Within 2 different sorted string lists, keep only the elements that match the substring number in both


I successfully extracted the full path name of each file in two different directories into separate string lists. Each of the two lists now have strings corresponding to the full path + file name within the corresponding folders.

Each element in the firstList looks something like:

"C:\users\me\path\anotherDirectory\firstFolder\actual_fileName_######.extension"

Similarly, in the secondList it looks something like:

"C:\users\me\path\anotherDirectory\secondFolder\actual_fileName_######.extension"

the "######" part corresponds to 6 digits that I call the serial number.

Ideally, each file in the firstFolder will match the serial number with one in the secondFolder, but that's not always the case.

I want to remove those elements that do not have a matching serial number in both lists so that afterwards I should end up with the same two lists, but now every single string element in firstList has a matching serial number with one on secondList (and vice versa). No serial number should be repeated within the same list and they should remain sorted.

I had thought of some partial solutions, but they felt kind of convoluted and inefficient. I feel like this is something that can be done very concisely using LINQ, but I do not have the knowledge yet to do so.


Solution

  • Managed to solve it!

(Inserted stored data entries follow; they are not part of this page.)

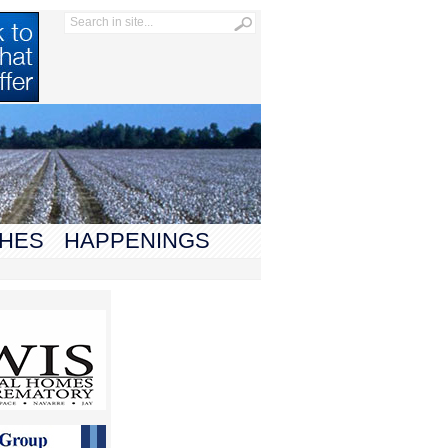
HES
HAPPENINGS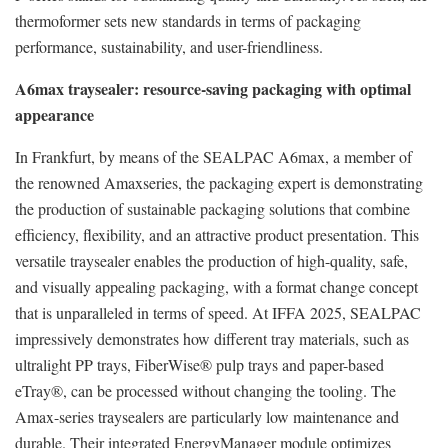
thermoformer sets new standards in terms of packaging
performance, sustainability, and user-friendliness.
A6max traysealer: resource-saving packaging with optimal
appearance
In Frankfurt, by means of the SEALPAC A6max, a member of
the renowned Amaxseries, the packaging expert is demonstrating
the production of sustainable packaging solutions that combine
efficiency, flexibility, and an attractive product presentation. This
versatile traysealer enables the production of high-quality, safe,
and visually appealing packaging, with a format change concept
that is unparalleled in terms of speed. At IFFA 2025, SEALPAC
impressively demonstrates how different tray materials, such as
ultralight PP trays, FiberWise® pulp trays and paper-based
eTray®, can be processed without changing the tooling. The
Amax-series traysealers are particularly low maintenance and
durable. Their integrated EnergyManager module optimizes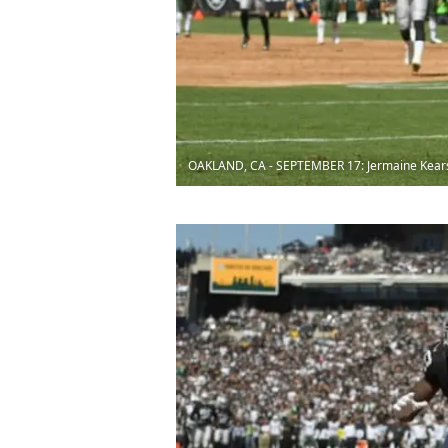
OAKLAND, CA - SEPTEMBER 17: Jermaine Kear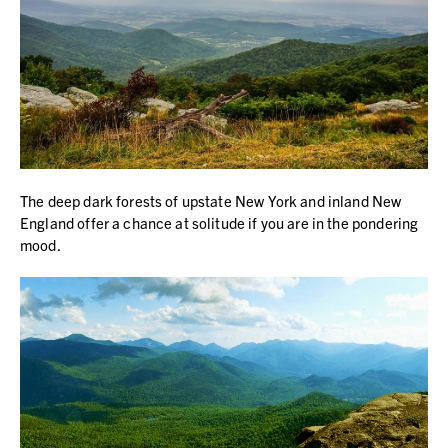
The deep dark forests of upstate New York and inland New
England offer a chance at solitude if you are in the pondering
mood.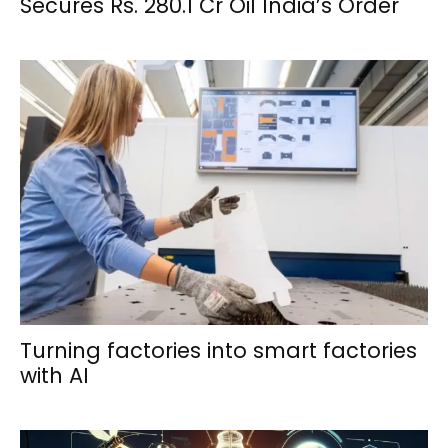
Secures Rs. 280.1 Cr Oil India’s Order
Turning factories into smart factories
with AI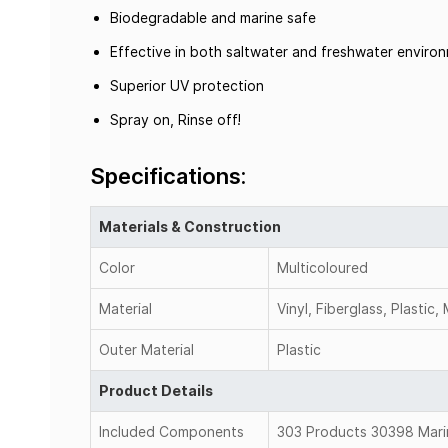
Biodegradable and marine safe
Effective in both saltwater and freshwater enviro
Superior UV protection
Spray on, Rinse off!
Specifications:
Materials & Construction
Color
Multicoloured
Material
Vinyl, Fiberglass, Plastic,
Outer Material
Plastic
Product Details
Included Components
303 Products 30398 Marin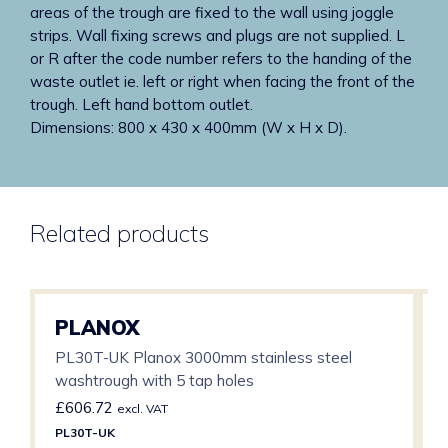
areas of the trough are fixed to the wall using joggle
strips. Wall fixing screws and plugs are not supplied. L
or R after the code number refers to the handing of the
waste outlet ie. left or right when facing the front of the
trough. Left hand bottom outlet.
Dimensions: 800 x 430 x 400mm (W x H x D).
Related products
PLANOX
PL30T-UK Planox 3000mm stainless steel
washtrough with 5 tap holes
£
606.72
excl. VAT
PL30T-UK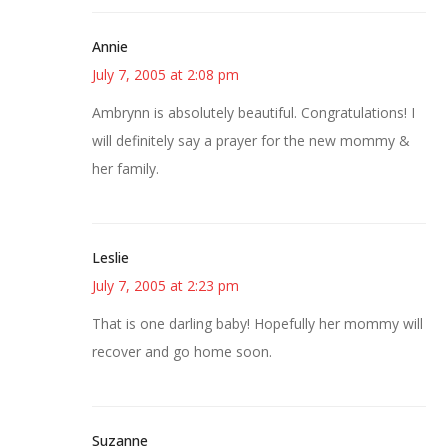
Annie
July 7, 2005 at 2:08 pm
Ambrynn is absolutely beautiful. Congratulations! I
will definitely say a prayer for the new mommy &
her family.
Leslie
July 7, 2005 at 2:23 pm
That is one darling baby! Hopefully her mommy will
recover and go home soon.
Suzanne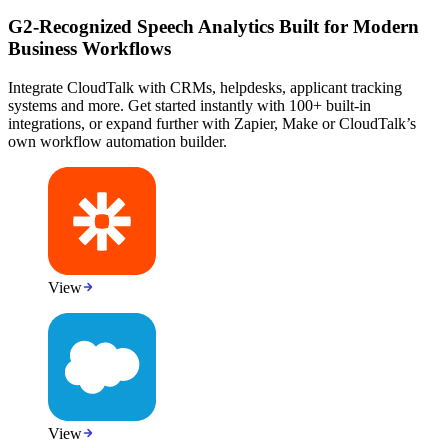
G2-Recognized Speech Analytics Built for Modern
Business Workflows
Integrate CloudTalk with CRMs, helpdesks, applicant tracking
systems and more. Get started instantly with 100+ built-in
integrations, or expand further with Zapier, Make or CloudTalk’s
own workflow automation builder.
View
View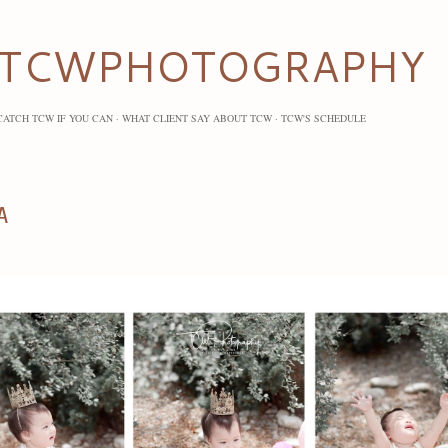
Skip to main content
TCWPHOTOGRAPHY
CATCH TCW IF YOU CAN
WHAT CLIENT SAY ABOUT TCW
TCW'S SCHEDULE
A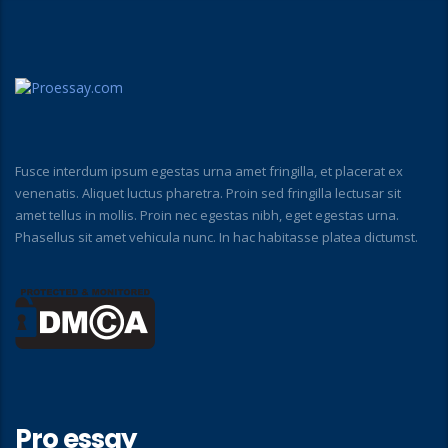
Fusce interdum ipsum egestas urna amet fringilla, et placerat ex
venenatis. Aliquet luctus pharetra. Proin sed fringilla lectusar sit
amet tellus in mollis. Proin nec egestas nibh, eget egestas urna.
Phasellus sit amet vehicula nunc. In hac habitasse platea dictumst.
Pro essay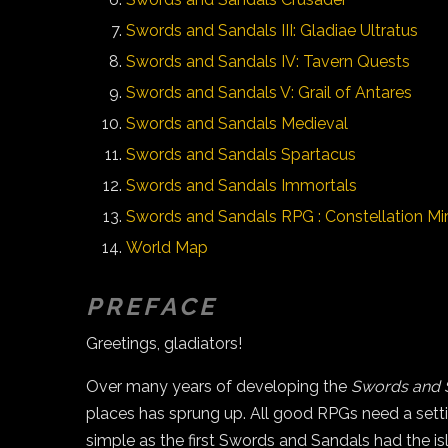
Swords and Sandals III: Gladiae Ultratus
Swords and Sandals IV: Tavern Quests
Swords and Sandals V: Grail of Antares
Swords and Sandals Medieval
Swords and Sandals Spartacus
Swords and Sandals Immortals
Swords and Sandals RPG : Constellation Mir
World Map
PREFACE
Greetings, gladiators!
Over many years of developing the
Swords and 
places has sprung up. All good RPGs need a setti
simple as the first Swords and Sandals had the 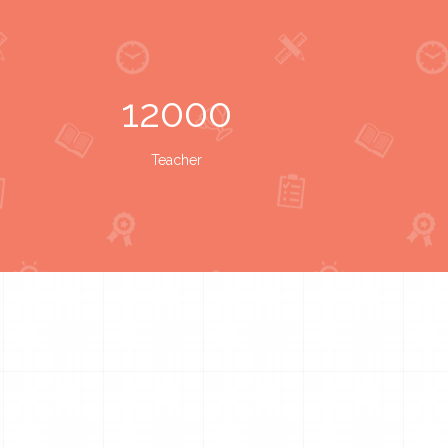
12000
Teacher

I basically just took NetMage's idea and adapted it a bit, so huge thanks to them, else I wouldn't have been able to solve it.

    What worked for me was:

    var serialNumRE = new Regex(@"_(\d+)\.", RegexOptions.Compiled);
    
    var firstFolderSerialNums = firstFolderFiles.Select(path => serialNumRE.Match(Path.GetFileName(path)).Groups[1].Value);
    var secondFolderSerialNums = secondFolderFiles.Select(path => serialNumRE.Match(Path.GetFileName(path)).Groups[1].Value);
    
    var finalFirstFolderFiles = firstFolderFiles
                                .IntersectBy(secondFolderSerialNums, path => serialNumRE.Match(Path.GetFileName(path)).Groups[1].Value)
                                .ToList();
    
    var finalSecondFolderFiles = secondFolderFiles
                                .IntersectBy(firstFolderSerialNums, path => serialNumRE.Match(Path.GetFileName(path)).Groups[1].Value)
                                .ToList();
    

    If anybody has a more efficient solution or a way of doing it using better practices, let me know.